In our case, we assume a 5% interest rate with 40 years lifetime as discussed above, resulting in 0.0582 annuity factor. Therefore, the converted yearly capital cost of the ESS will be yielded by multiplying annuity factor, power unit convert factor, and currency unit convert factor, as denoted by (56):

$$C_{\text{ESS}}^Y=\text{AF}\times {\text{FP}}_K^M\times {\text{FC}}_D^E\times \left(P_{\text{ESS}}^{\text{Rated}}\times {\text{CP}}_{\text{ESS}}^{\text{Rated}}+E_{\text{ESS}}^{\text{Rated}}\times {\text{CE}}_{\text{ESS}}^{\text{Rated}}\right)$$ (56)

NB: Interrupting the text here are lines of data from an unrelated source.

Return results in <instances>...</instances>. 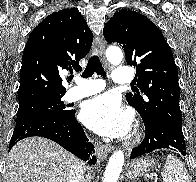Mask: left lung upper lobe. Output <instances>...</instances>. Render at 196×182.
<instances>
[{"instance_id":"5c2ea615","label":"left lung upper lobe","mask_w":196,"mask_h":182,"mask_svg":"<svg viewBox=\"0 0 196 182\" xmlns=\"http://www.w3.org/2000/svg\"><path fill=\"white\" fill-rule=\"evenodd\" d=\"M103 34L108 43L122 46L126 63L137 69V86L145 96L128 93L127 102L145 122L157 118L182 128L177 68L157 26L144 15L123 9L107 21Z\"/></svg>"}]
</instances>
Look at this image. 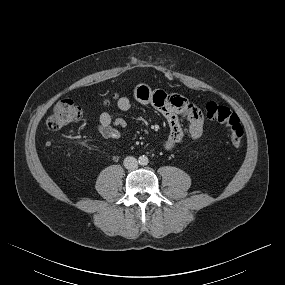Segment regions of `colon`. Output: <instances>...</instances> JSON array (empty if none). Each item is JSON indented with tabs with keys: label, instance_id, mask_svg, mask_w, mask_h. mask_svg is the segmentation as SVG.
I'll use <instances>...</instances> for the list:
<instances>
[{
	"label": "colon",
	"instance_id": "5ec220e1",
	"mask_svg": "<svg viewBox=\"0 0 285 285\" xmlns=\"http://www.w3.org/2000/svg\"><path fill=\"white\" fill-rule=\"evenodd\" d=\"M206 116L223 124L228 138L233 145H240L244 137V129L238 116L227 106L210 102L206 105ZM82 110L72 100L64 99L57 102L47 119V126L52 131L60 130L66 126L80 121Z\"/></svg>",
	"mask_w": 285,
	"mask_h": 285
}]
</instances>
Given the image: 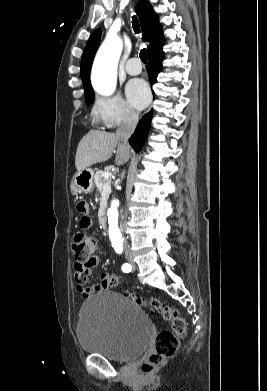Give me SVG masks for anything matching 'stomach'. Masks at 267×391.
Instances as JSON below:
<instances>
[{
	"instance_id": "stomach-1",
	"label": "stomach",
	"mask_w": 267,
	"mask_h": 391,
	"mask_svg": "<svg viewBox=\"0 0 267 391\" xmlns=\"http://www.w3.org/2000/svg\"><path fill=\"white\" fill-rule=\"evenodd\" d=\"M94 190V171L85 169L77 172L71 182L70 191L73 195L89 194Z\"/></svg>"
}]
</instances>
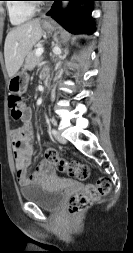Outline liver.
Instances as JSON below:
<instances>
[{
    "mask_svg": "<svg viewBox=\"0 0 133 253\" xmlns=\"http://www.w3.org/2000/svg\"><path fill=\"white\" fill-rule=\"evenodd\" d=\"M41 37L42 29L39 19L17 26L7 34L4 45V57L10 78L19 71L26 55Z\"/></svg>",
    "mask_w": 133,
    "mask_h": 253,
    "instance_id": "1",
    "label": "liver"
}]
</instances>
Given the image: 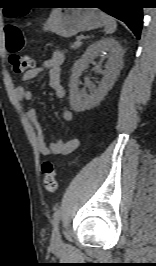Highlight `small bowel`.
<instances>
[{"label": "small bowel", "instance_id": "1", "mask_svg": "<svg viewBox=\"0 0 156 266\" xmlns=\"http://www.w3.org/2000/svg\"><path fill=\"white\" fill-rule=\"evenodd\" d=\"M63 53L55 51L49 58H47L41 66L35 67L26 71L23 75V80L28 81L34 79L42 72H48L50 77V87L54 91L55 95L63 99L65 97V89L62 82V70L61 65L63 63ZM15 95L20 102H29L33 99V93L27 86H18L15 90ZM27 116L33 124L37 133V148L39 152L44 156L51 155H69L75 151L79 146L78 139H71L66 142L56 141L47 143L43 129L40 125L37 111L35 108H29ZM62 118L65 121H71L73 113L68 107L62 109Z\"/></svg>", "mask_w": 156, "mask_h": 266}]
</instances>
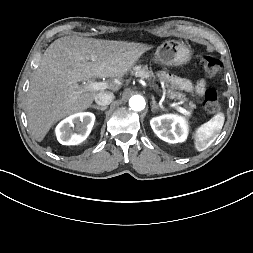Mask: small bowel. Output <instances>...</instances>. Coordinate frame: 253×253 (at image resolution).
<instances>
[{
	"label": "small bowel",
	"mask_w": 253,
	"mask_h": 253,
	"mask_svg": "<svg viewBox=\"0 0 253 253\" xmlns=\"http://www.w3.org/2000/svg\"><path fill=\"white\" fill-rule=\"evenodd\" d=\"M178 84H179V86H181L185 89L192 90V85L190 83L186 82V81L181 80V81L178 82ZM204 89H205L204 80L198 81L196 86H195L196 93L201 94V93H203Z\"/></svg>",
	"instance_id": "c3829d8e"
}]
</instances>
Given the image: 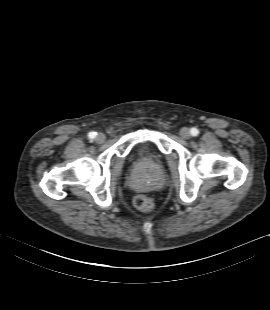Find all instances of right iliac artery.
I'll return each mask as SVG.
<instances>
[{
	"mask_svg": "<svg viewBox=\"0 0 270 310\" xmlns=\"http://www.w3.org/2000/svg\"><path fill=\"white\" fill-rule=\"evenodd\" d=\"M96 132H90L89 134H88V136H89V138L90 139H94L95 138V136H96Z\"/></svg>",
	"mask_w": 270,
	"mask_h": 310,
	"instance_id": "82829eb1",
	"label": "right iliac artery"
}]
</instances>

In this equation, $C_{\text{ESS}}^Y\text{,}\text{AF,}{\text{FP}}_K^M$, ${\text{FC}}_D^E\text{,}{P}_{\text{ESS}}^{\text{Rated}}$, ${\text{CP}}_{\text{ESS}}^{\text{Rated}}\text{,}{E}_{\text{ESS}}^{\text{Rated}}\text{,}\text{and}{\text{CE}}_{\text{ESS}}^{\text{Rated}}$ denote ESS converted yearly capital cost, annuity factor (0.0582), power unit convert factor (1000), currency unit convert factor (1.07), installed power rating (28 MW), installed energy rating (1425 MW h), per unit cost of power rating (774 €/kW), and per unit cost of energy rating (774 €/kW h), respectively. With the abovementioned values, converted yearly capital cost of the installed ESS unit will be equal to 17,996,563 dollars. The hour-by-hour load of the considered IEEE RTS case study is presented in Fig. 6. As the figure shows, load profile shape is not changed considerably for various days of the year. We assume a constant load profile and consequently a constant operation cost reduction value for all days over horizon time (this assumption justifies load growth factor during 40 years lifetime of the ESS). Consequently, the expected cost reduction for one year will be equal to 20,277,575 dollars. Compared to the ESS yearly investment cost, installing the ESS unit will result in a 2,281,012 dollars net benefit per year. Although the expected obtained yearly benefit is an estimated value, it should be noted that synergic utilization of the ESS applications discussed in the introduction, will justify computation errors so that obtained benefit will be completely competitive compared to the investment costs.

Fig. 6.

IEEE RTS hour-by-hour yearly load [68].

Conclusions

In the present paper, large-scale Energy Storage Systems (ESSs) have been modeled and integrated in the thermal unit commitment problem. The proposed model, Mixed Integer Linear Programming (MILP), ensures convergence to the global optimum while can be easily solved with well-known available solvers without problems of the practical large scale networks. The technical constraints of the thermal units operation and transmission network constraints have been considered in the model, too. The results of the simulations on the case study demonstrated that conducted load leveling through optimum storage management leads to considerable reduction in daily operation costs. In addition, optimal storage charge/discharge schedule of the ESS in order to achieve minimum cost operation has been obtained. Besides storage modeling and integration in UC, a comprehensive sensitivity analysis has been carried out with respect to installation size and technical characteristics of the ESS. Regarding generality of the proposed model, it can be utilized in various system studies including operation, planning, market clearing, and demand response.

Conflict of Interest

The authors have declared no conflict of interest.

Compliance with Ethics Requirements

This article does not contain any studies with human or animal subjects.